== Task prompt ==
Of all the entries below, only the lines from the one with "middle dip: (1377, 1263)" up to and including the one with "ring tip: (1358, 1283)" are to be duplicated exactly.
● ● ●
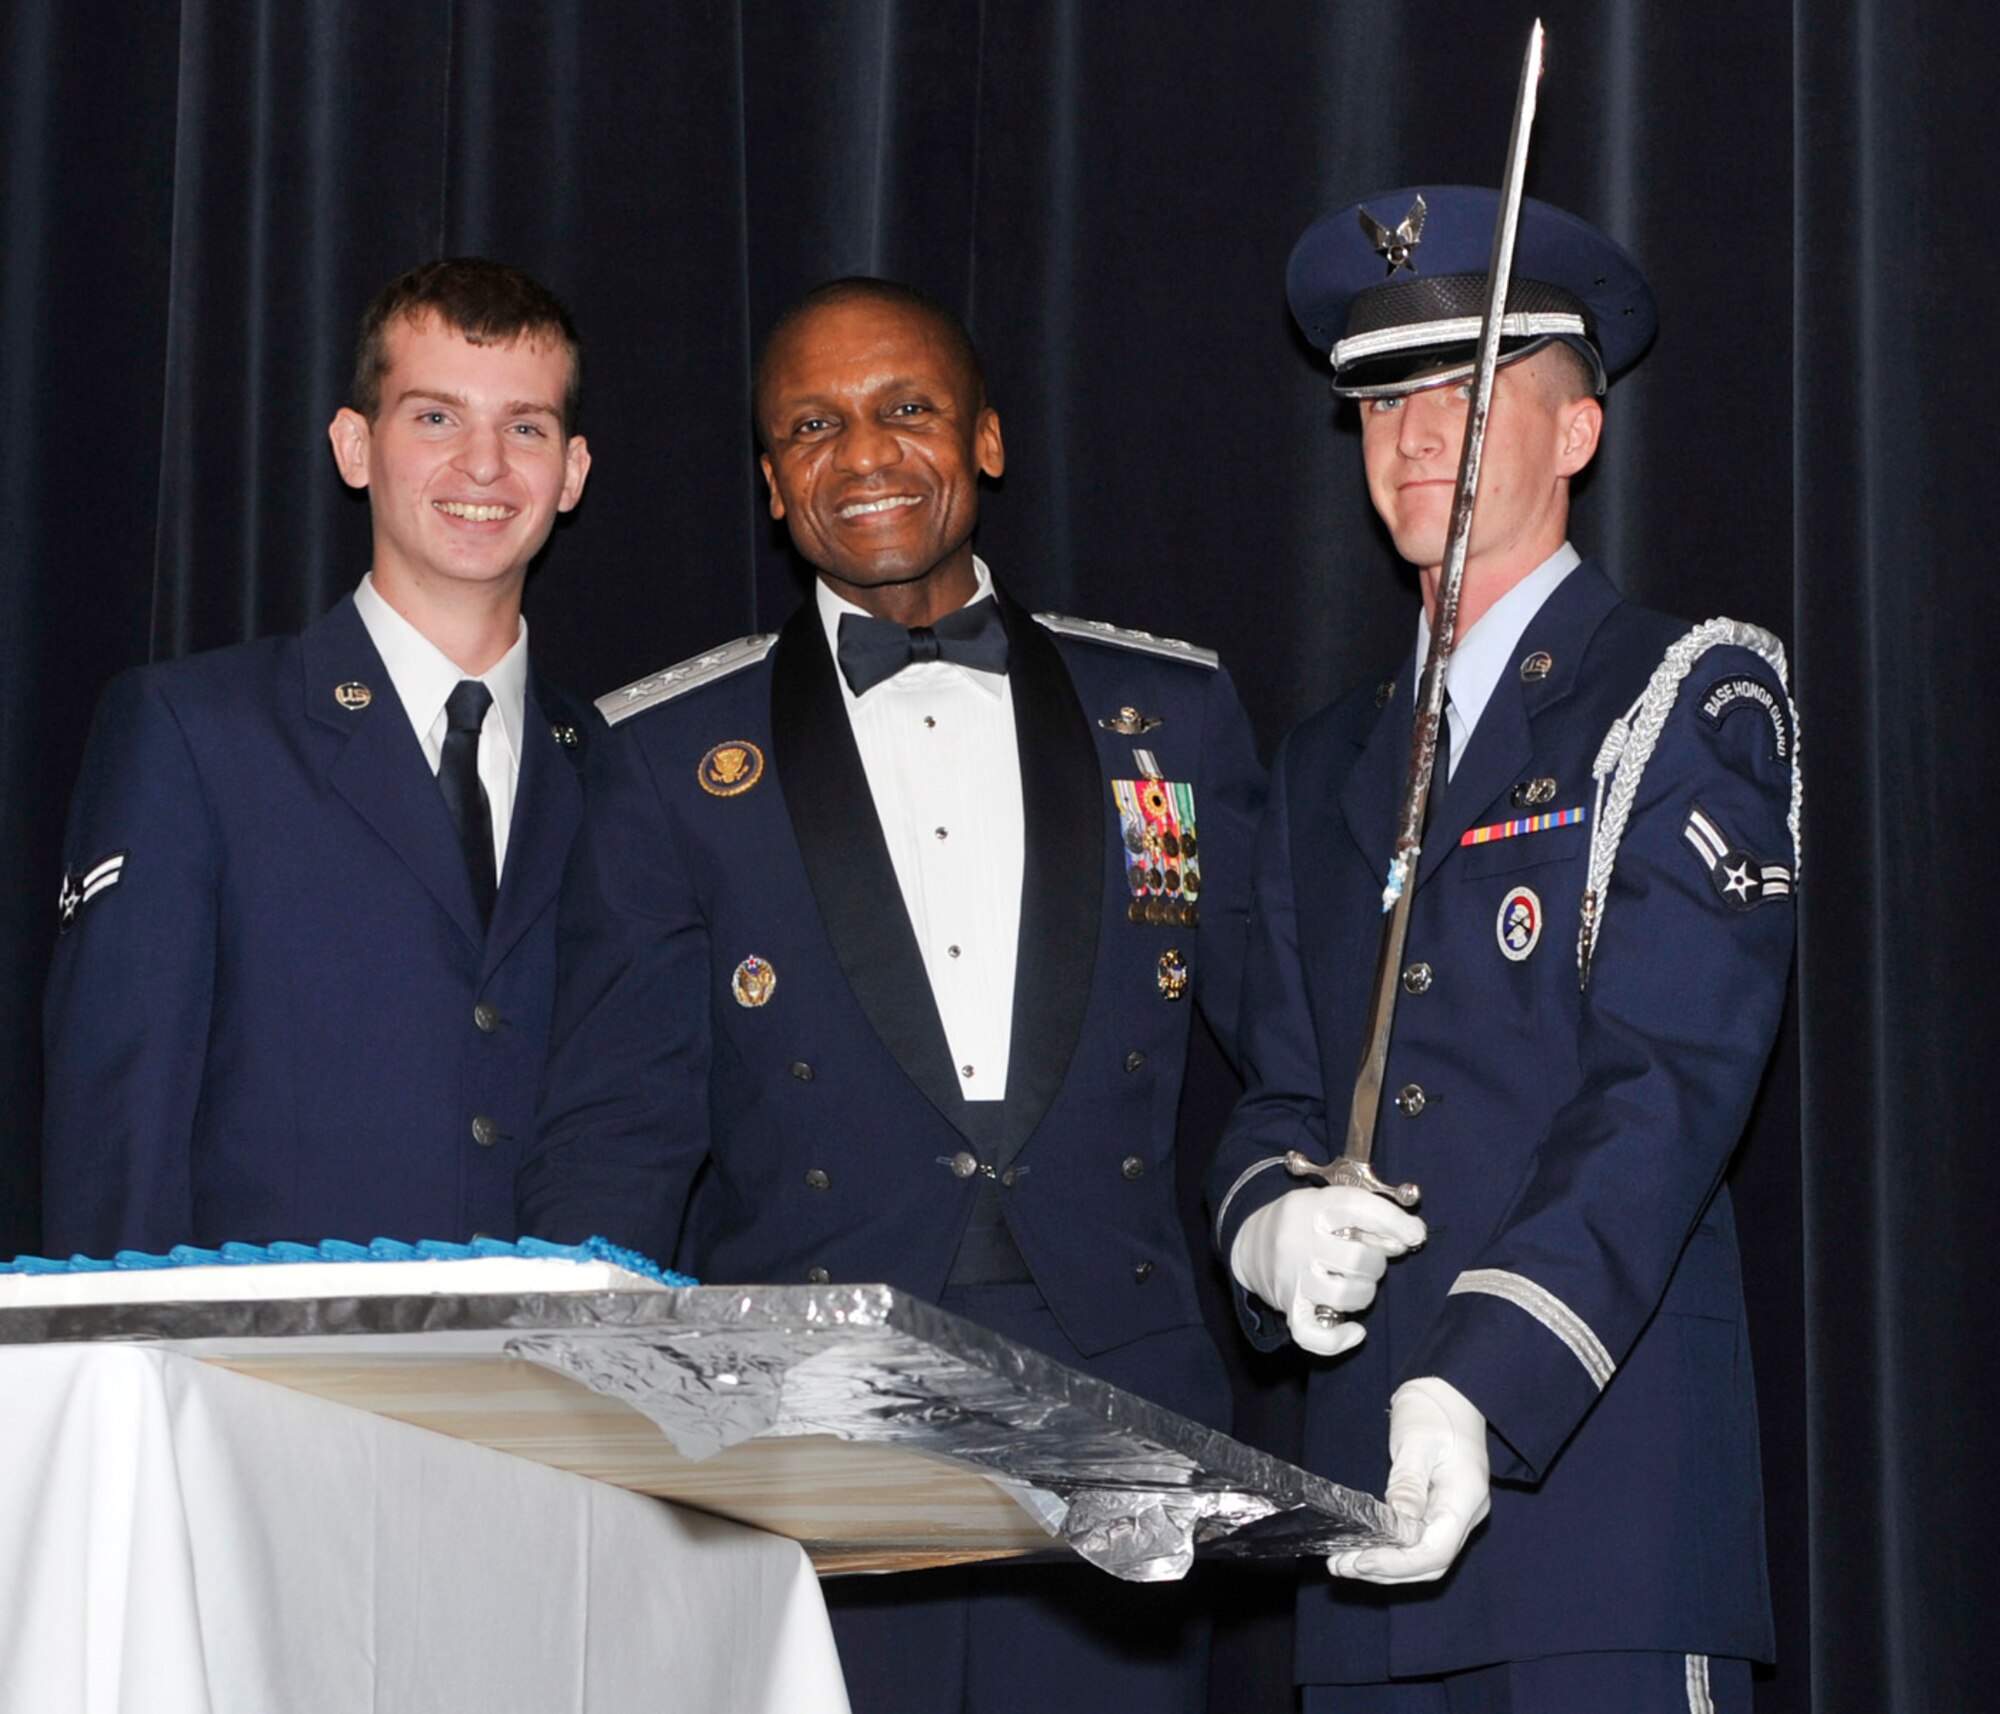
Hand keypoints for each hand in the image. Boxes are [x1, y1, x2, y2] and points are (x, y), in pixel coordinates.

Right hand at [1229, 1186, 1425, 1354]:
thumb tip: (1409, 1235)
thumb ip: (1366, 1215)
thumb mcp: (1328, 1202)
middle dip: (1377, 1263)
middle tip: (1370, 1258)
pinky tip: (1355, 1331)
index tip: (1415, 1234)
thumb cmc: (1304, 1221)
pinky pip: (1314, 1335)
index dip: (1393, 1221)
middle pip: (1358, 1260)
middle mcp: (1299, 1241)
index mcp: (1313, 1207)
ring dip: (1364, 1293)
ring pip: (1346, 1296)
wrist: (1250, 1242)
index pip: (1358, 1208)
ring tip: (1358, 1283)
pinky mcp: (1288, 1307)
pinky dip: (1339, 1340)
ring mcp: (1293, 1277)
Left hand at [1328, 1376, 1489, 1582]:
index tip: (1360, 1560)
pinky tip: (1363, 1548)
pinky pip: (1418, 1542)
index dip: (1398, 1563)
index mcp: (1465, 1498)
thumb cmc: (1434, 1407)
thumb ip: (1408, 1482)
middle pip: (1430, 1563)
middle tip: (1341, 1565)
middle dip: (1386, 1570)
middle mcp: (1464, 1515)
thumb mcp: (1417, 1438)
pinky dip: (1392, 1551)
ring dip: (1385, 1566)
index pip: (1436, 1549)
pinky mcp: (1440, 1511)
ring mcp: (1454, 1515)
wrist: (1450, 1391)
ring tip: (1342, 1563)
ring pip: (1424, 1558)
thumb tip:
● ● ●
== Reply ==
middle dip: (1377, 1263)
middle tip: (1370, 1258)
pinky tip: (1355, 1331)
index tip: (1415, 1234)
thumb cmc: (1304, 1221)
pinky pip: (1314, 1335)
index dip: (1393, 1221)
middle pip: (1358, 1260)
middle mcp: (1299, 1241)
index mcp: (1313, 1207)
ring dip: (1364, 1293)
ring pip: (1346, 1296)
wrist: (1250, 1242)
index pip: (1358, 1208)
ring tip: (1358, 1283)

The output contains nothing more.